After 4 pitches of great climbing, Travis and I finally topped out of the couloir- only to find that same persnickety storm system had again found us atop a mountain. Keeping a careful eye on the slowly approaching system, Trav and I enjoyed a well deserved snack while coiling the ropes when BAM! Lightning had struck so close, I jumped and nearly, nearly dropped my ciabatta sandwich! Without words, Travis and I swiftly packed all of our gear and raced down the side of the mountain, hail and rain motivating us to run faster and faster across the landscape that suddenly seemed so familiar to me (it was the same scree slope I had discovered a year ago).

In no time, we were off the mountain and in the relative safety of the lake system that was supported by the Conness Glacier. With such pristine alpine lakes about us, it was hard to snap a bad picture.

Soon enough, we were back at the car. Though drenched, we were excited to have knocked off a classic Sierra alpine ice climb, although the weather in Yosemite was only getting worse and worse it seemed.

A quick dive down to the Mobile Mart (and thus internet access) revealed that the weather both in Tuolumne and the Valley was indeed socked in with rain and electricity.

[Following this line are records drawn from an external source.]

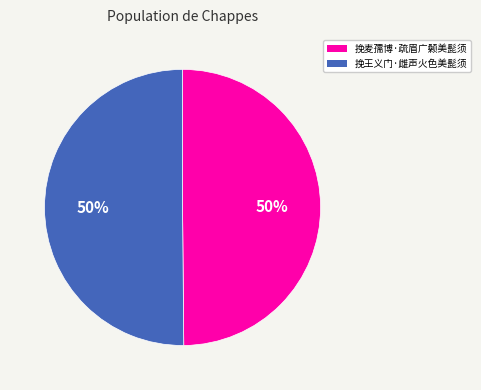

What percentage is the 挽麦孺博·疏眉广颡美髭须 slice, to the nearest percent?

50%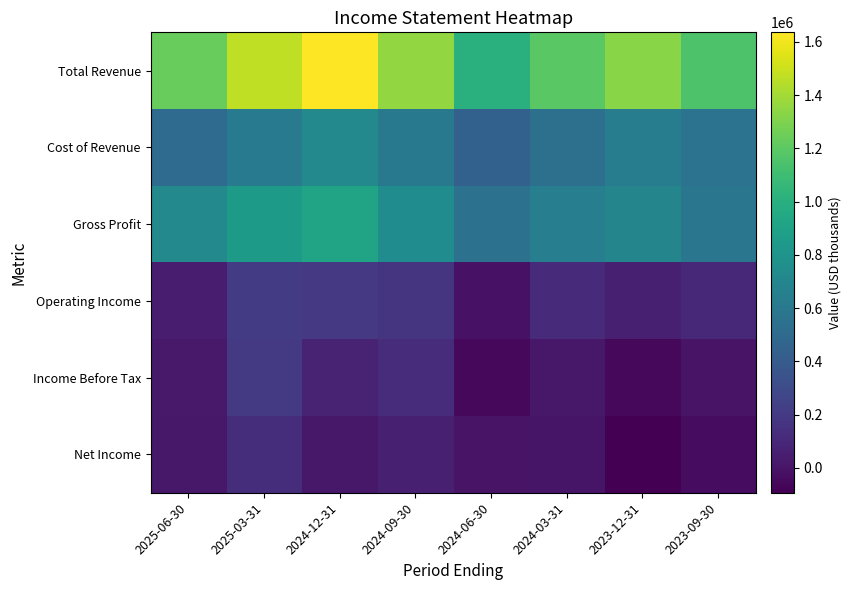

Which label corresponds to the smallest value in the chart?

2023-12-31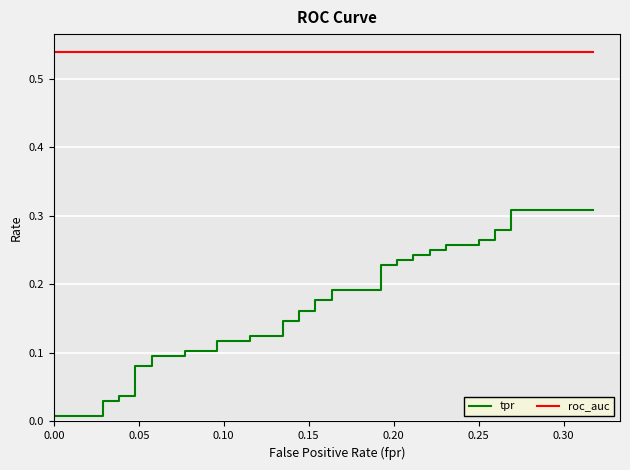

Reading left to right, transcribe all the data shown in this chart.

tpr: 0.0	0.0	0.0	0.0	0.0	0.0	0.1	0.1	0.1	0.1	0.1	0.1	0.1	0.1	0.1	0.1	0.1	0.1	0.2	0.2	0.2	0.2	0.2	0.2	0.2	0.2	0.2	0.2	0.2	0.2	0.2	0.2	0.3	0.3	0.3	0.3	0.3	0.3	0.3	0.3
roc_auc: 0.5	0.5	0.5	0.5	0.5	0.5	0.5	0.5	0.5	0.5	0.5	0.5	0.5	0.5	0.5	0.5	0.5	0.5	0.5	0.5	0.5	0.5	0.5	0.5	0.5	0.5	0.5	0.5	0.5	0.5	0.5	0.5	0.5	0.5	0.5	0.5	0.5	0.5	0.5	0.5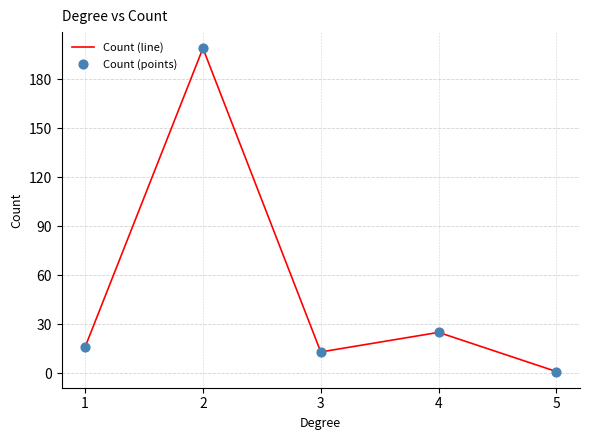

What is the greatest value displayed?

199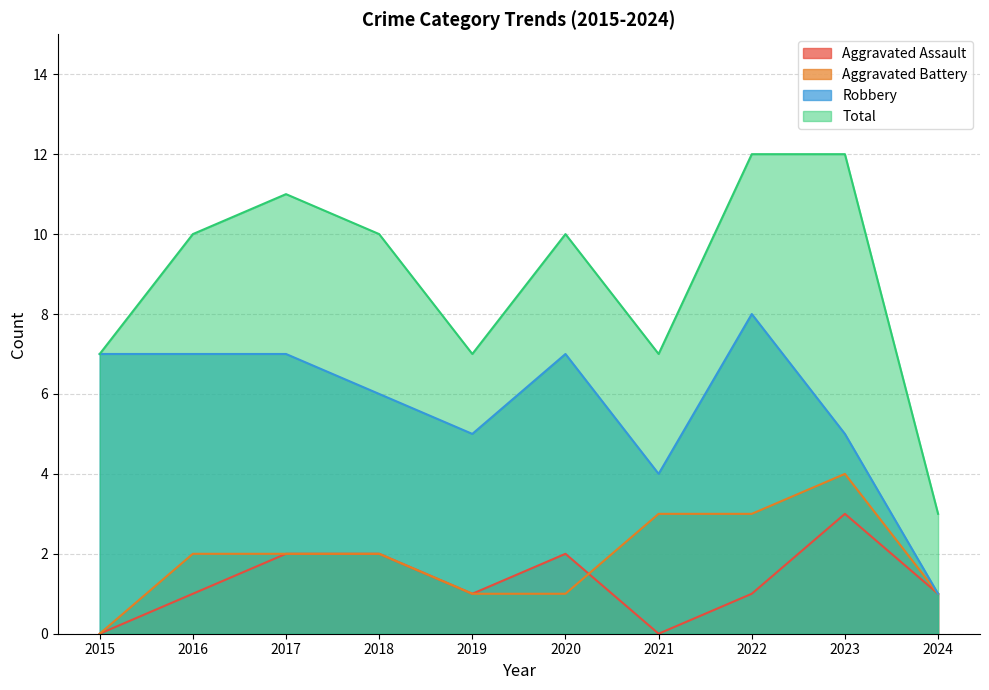

Count the Robbery values in the range 5 to 7.

7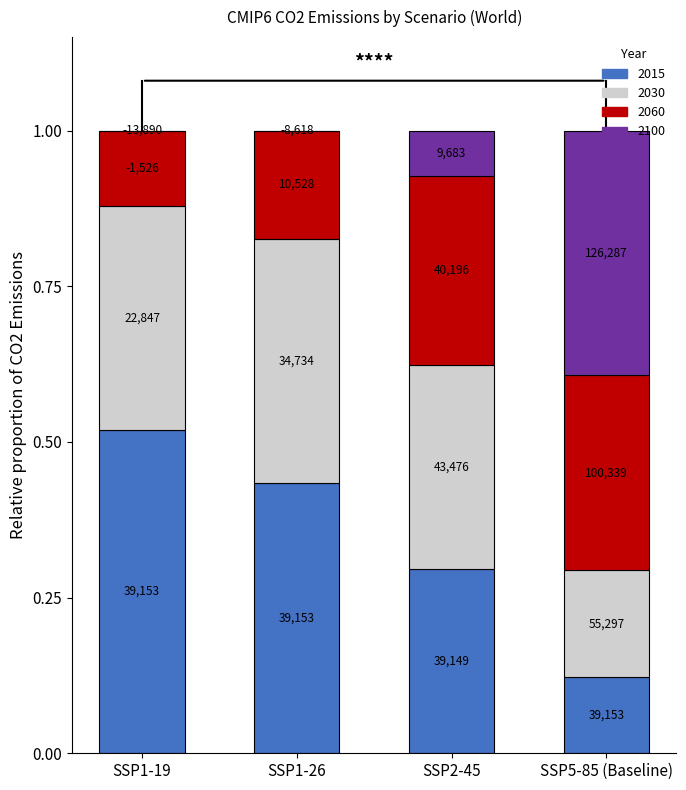

What are all the series names shown in the legend?

2015, 2030, 2060, 2100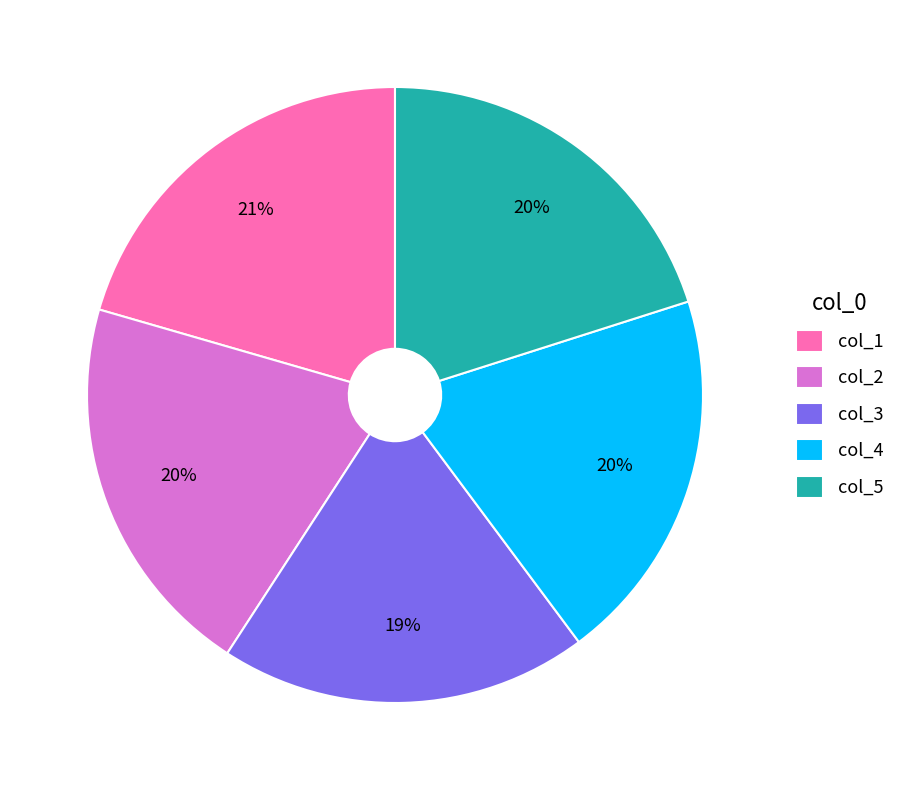

True or false: col_3 accounts for 19% of the total.

True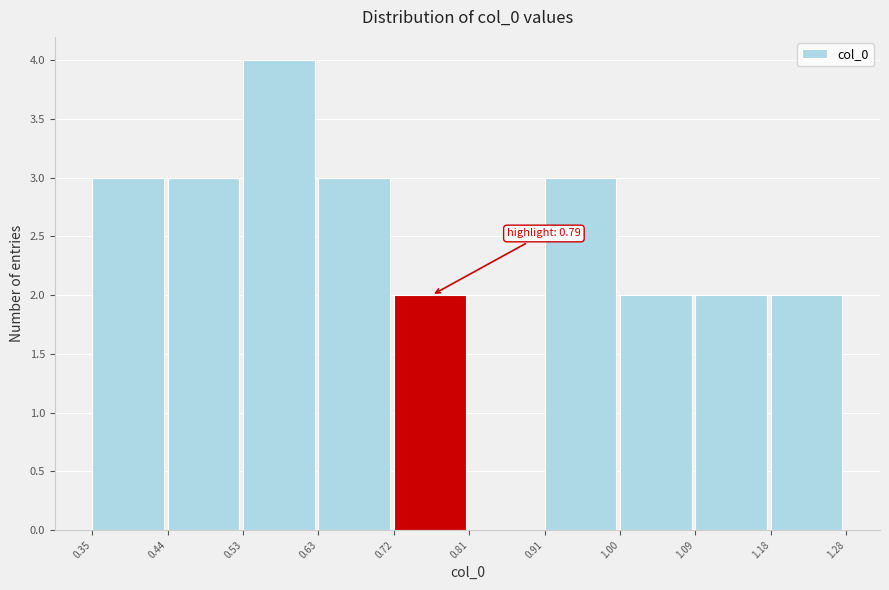

Which range on the x-axis has the tallest bar?

0.53 to 0.63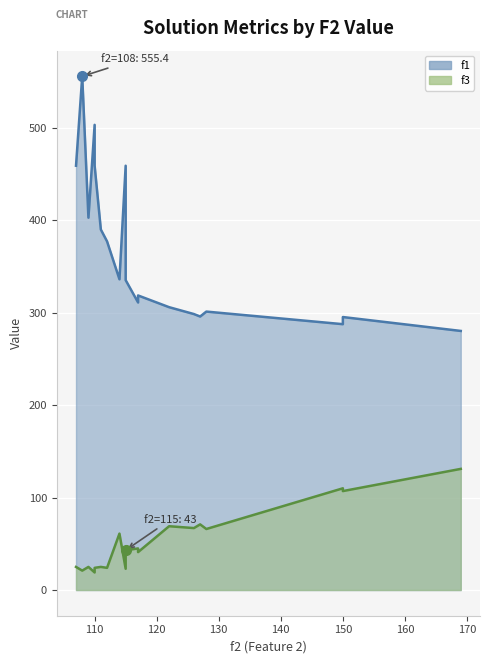

What is the sum of the f3 values at 150 and 107?

132.0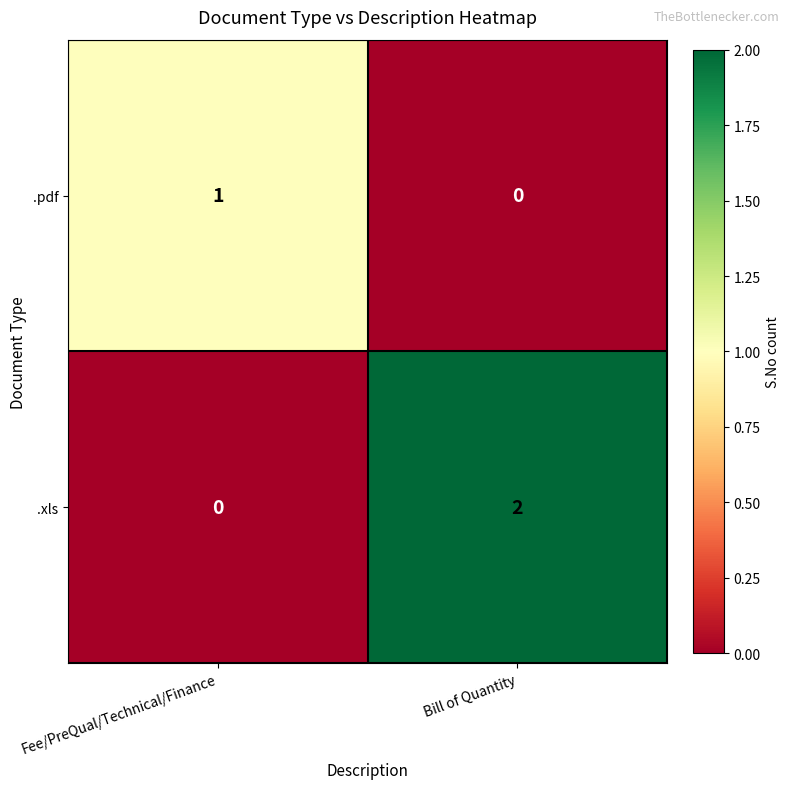

Reading left to right, extract all data points from this chart.

.pdf: 1	0
.xls: 0	2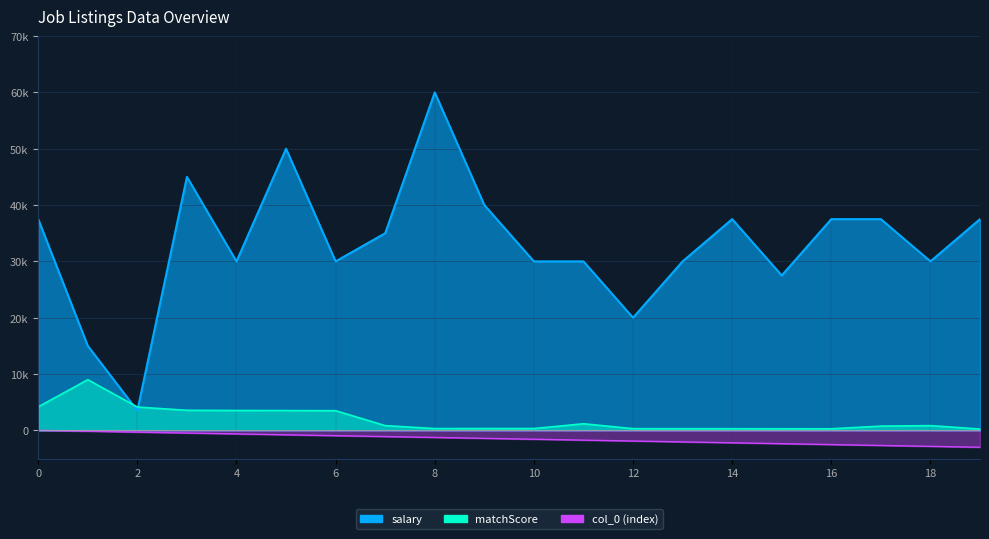

The matchScore series shows 325.4 at 9. True or false?

True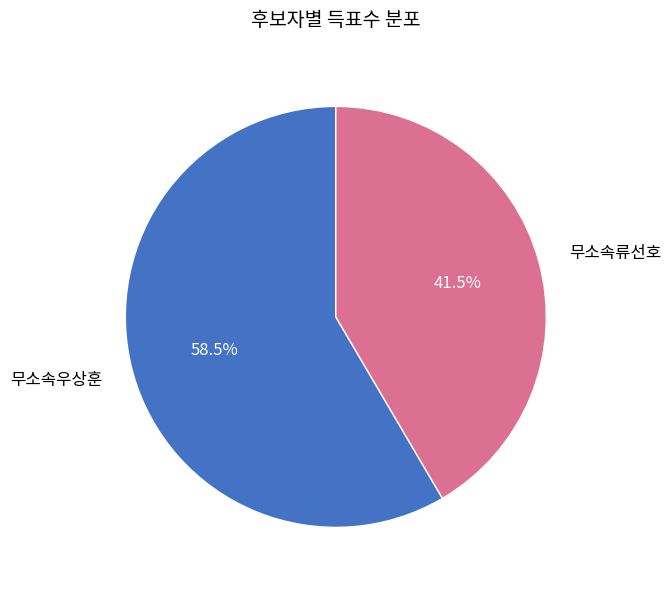

Is there any slice that represents more than half of the pie?

Yes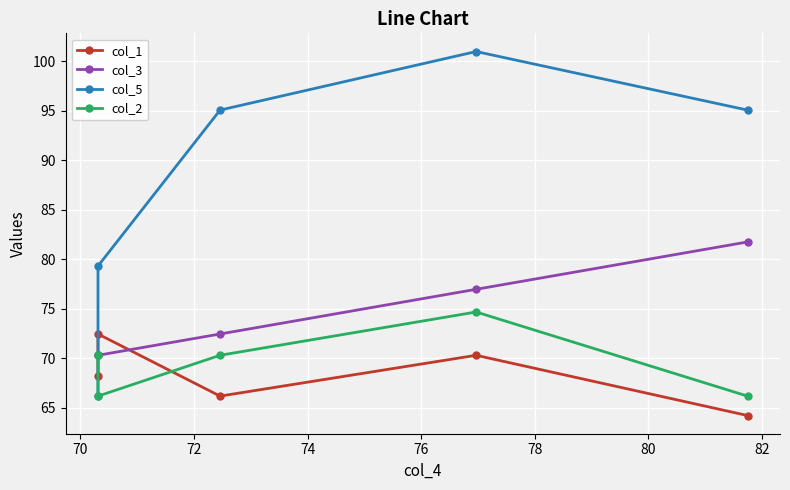

True or false: col_3 and col_2 intersect in this chart.

False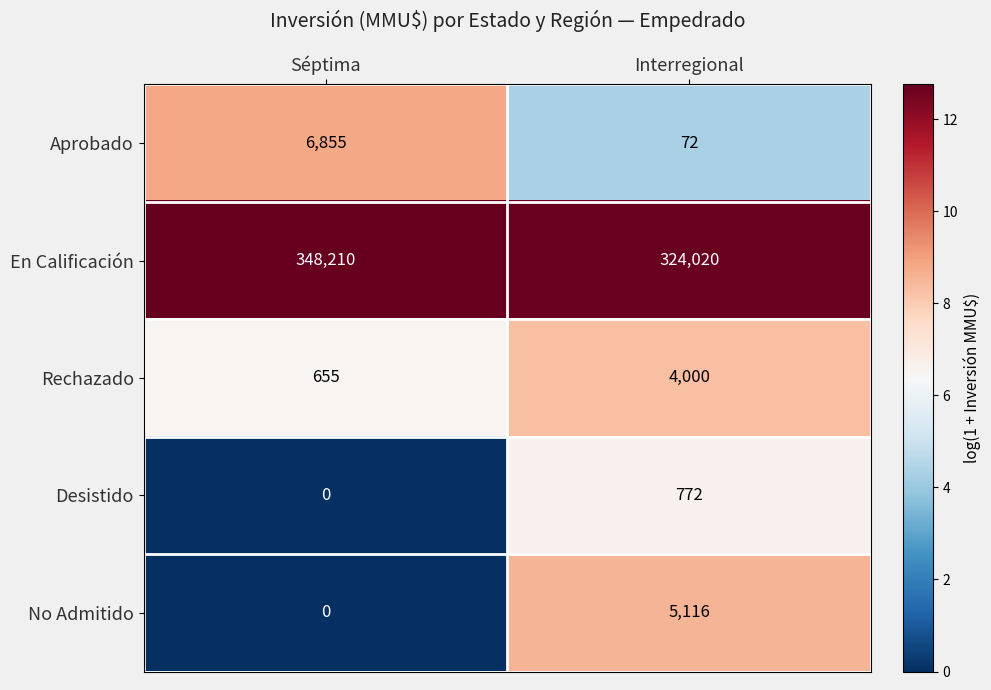

Which series has the largest total across all categories?

En Calificación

Boo! Three short hours later, we were rolling back into Reno, bummed that we couldn't stay longer in the famed land of granite.

Despite the weather letdown, I was in good spirits as I had plans to meet my lovely girlfriend at the Wal (a local bar near the university) to watch the UNR vs UNLV football game. After unloading all of my wet gear, I was off to spend the rest of my fabulous weekend with Ashley. Truly the best of both worlds.